Rendered images with source text
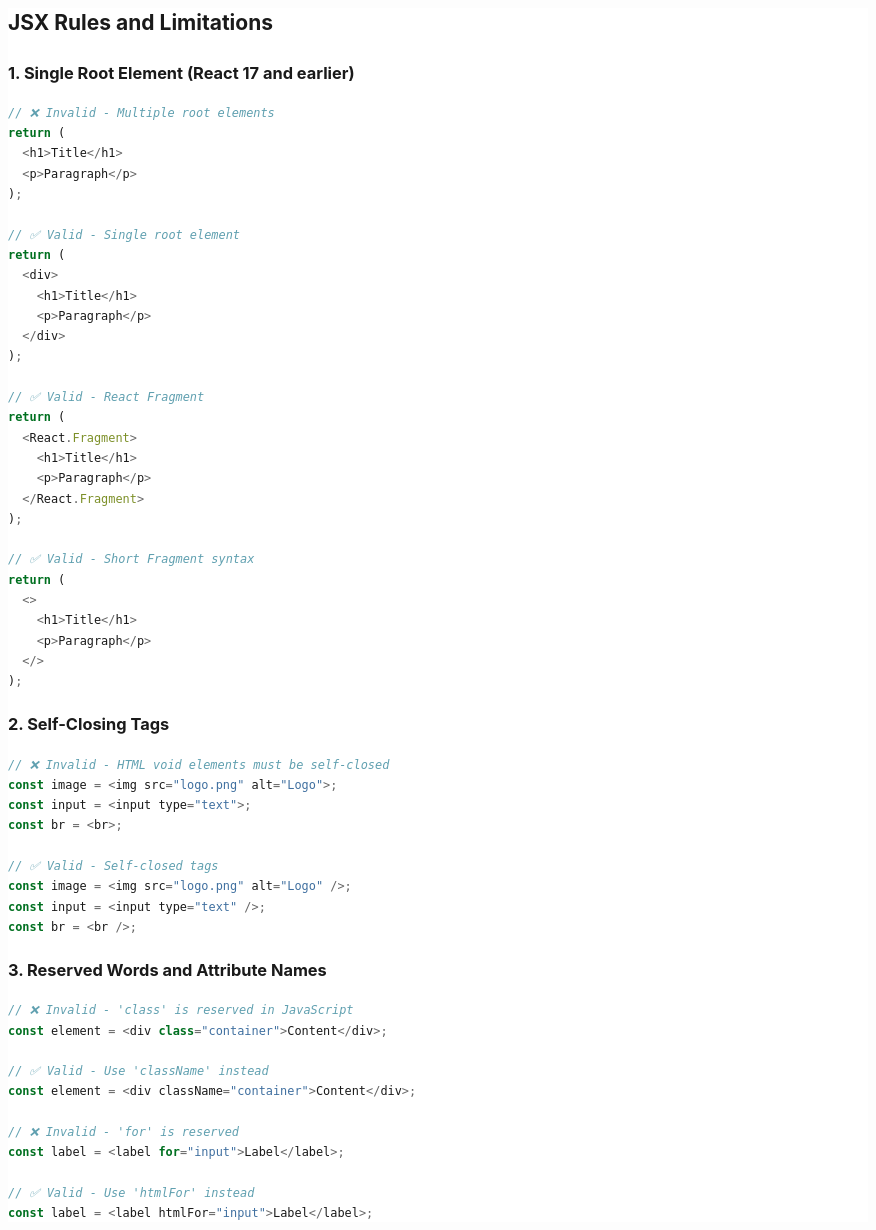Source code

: 
## JSX Rules and Limitations

### 1. Single Root Element (React 17 and earlier)
```javascript
// ❌ Invalid - Multiple root elements
return (
  <h1>Title</h1>
  <p>Paragraph</p>
);

// ✅ Valid - Single root element
return (
  <div>
    <h1>Title</h1>
    <p>Paragraph</p>
  </div>
);

// ✅ Valid - React Fragment
return (
  <React.Fragment>
    <h1>Title</h1>
    <p>Paragraph</p>
  </React.Fragment>
);

// ✅ Valid - Short Fragment syntax
return (
  <>
    <h1>Title</h1>
    <p>Paragraph</p>
  </>
);
```

### 2. Self-Closing Tags
```javascript
// ❌ Invalid - HTML void elements must be self-closed
const image = <img src="logo.png" alt="Logo">;
const input = <input type="text">;
const br = <br>;

// ✅ Valid - Self-closed tags
const image = <img src="logo.png" alt="Logo" />;
const input = <input type="text" />;
const br = <br />;
```

### 3. Reserved Words and Attribute Names
```javascript
// ❌ Invalid - 'class' is reserved in JavaScript
const element = <div class="container">Content</div>;

// ✅ Valid - Use 'className' instead
const element = <div className="container">Content</div>;

// ❌ Invalid - 'for' is reserved
const label = <label for="input">Label</label>;

// ✅ Valid - Use 'htmlFor' instead
const label = <label htmlFor="input">Label</label>;
```

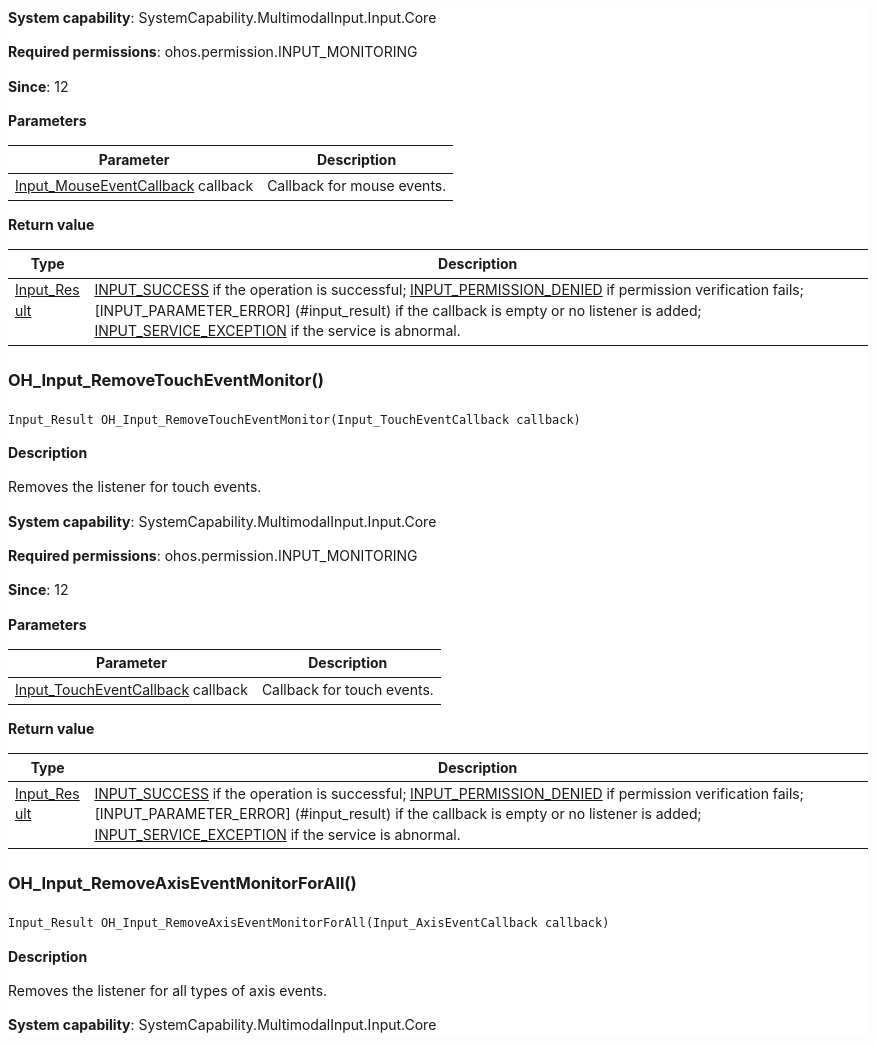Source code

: **System capability**: SystemCapability.MultimodalInput.Input.Core

**Required permissions**: ohos.permission.INPUT_MONITORING

**Since**: 12


**Parameters**

| Parameter| Description|
| -- | -- |
| [Input_MouseEventCallback](#input_mouseeventcallback) callback | Callback for mouse events.|

**Return value**

| Type| Description|
| -- | -- |
| [Input_Result](#input_result) | [INPUT_SUCCESS](#input_result) if the operation is successful; [INPUT_PERMISSION_DENIED](#input_result) if permission verification fails;<br>         [INPUT_PARAMETER_ERROR] (#input_result) if the callback is empty or no listener is added; [INPUT_SERVICE_EXCEPTION](#input_result) if the service is abnormal.|

### OH_Input_RemoveTouchEventMonitor()

```
Input_Result OH_Input_RemoveTouchEventMonitor(Input_TouchEventCallback callback)
```

**Description**

Removes the listener for touch events.

**System capability**: SystemCapability.MultimodalInput.Input.Core

**Required permissions**: ohos.permission.INPUT_MONITORING

**Since**: 12


**Parameters**

| Parameter| Description|
| -- | -- |
| [Input_TouchEventCallback](#input_toucheventcallback) callback | Callback for touch events.|

**Return value**

| Type| Description|
| -- | -- |
| [Input_Result](#input_result) | [INPUT_SUCCESS](#input_result) if the operation is successful; [INPUT_PERMISSION_DENIED](#input_result) if permission verification fails;<br>         [INPUT_PARAMETER_ERROR] (#input_result) if the callback is empty or no listener is added; [INPUT_SERVICE_EXCEPTION](#input_result) if the service is abnormal.|

### OH_Input_RemoveAxisEventMonitorForAll()

```
Input_Result OH_Input_RemoveAxisEventMonitorForAll(Input_AxisEventCallback callback)
```

**Description**

Removes the listener for all types of axis events.

**System capability**: SystemCapability.MultimodalInput.Input.Core
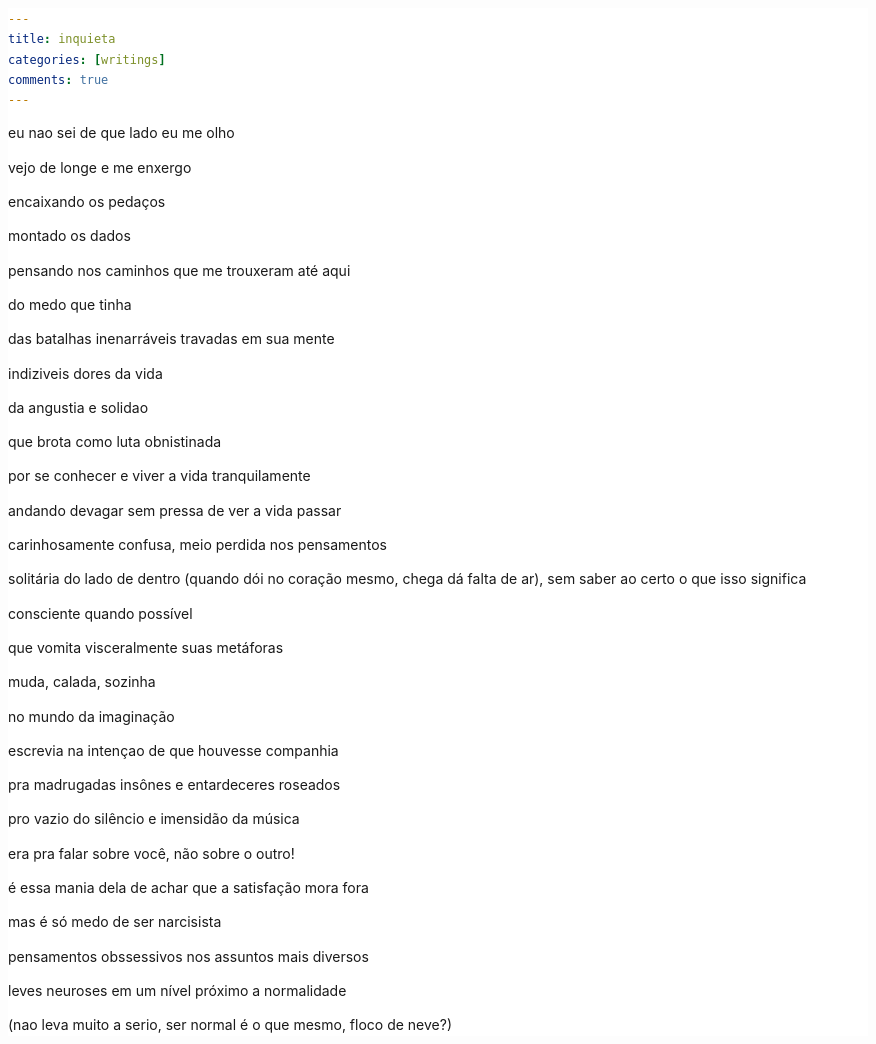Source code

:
 ```yaml
---
title: inquieta
categories: [writings]
comments: true
---
```


eu nao sei de que lado eu me olho

vejo de longe e me enxergo

encaixando os pedaços

montado os dados

pensando nos caminhos que me trouxeram até aqui

do medo que tinha

das batalhas inenarráveis travadas em sua mente

indiziveis dores da vida

da angustia e solidao

que brota como luta obnistinada

por se conhecer e viver a vida tranquilamente

andando devagar sem pressa de ver a vida passar

carinhosamente confusa, meio perdida nos pensamentos

solitária do lado de dentro (quando dói no coração mesmo, chega dá falta de ar), sem saber ao certo o que isso significa 

consciente quando possível 

que vomita visceralmente suas metáforas

muda, calada, sozinha 

no mundo da imaginação 

escrevia na intençao de que houvesse companhia

pra madrugadas insônes e entardeceres roseados

pro vazio do silêncio e imensidão da música



era pra falar sobre você, não sobre o outro!

é essa mania dela de achar que a satisfação mora fora

mas é só medo de ser narcisista

pensamentos obssessivos nos assuntos mais diversos

leves neuroses em um nível próximo a normalidade

(nao leva muito a serio, ser normal é o que mesmo, floco de neve?)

§ **What to do**
Take each line above that contains "Logo" and copy it out.

§ **Answer to the problem**
const image = <img src="logo.png" alt="Logo">;
const image = <img src="logo.png" alt="Logo" />;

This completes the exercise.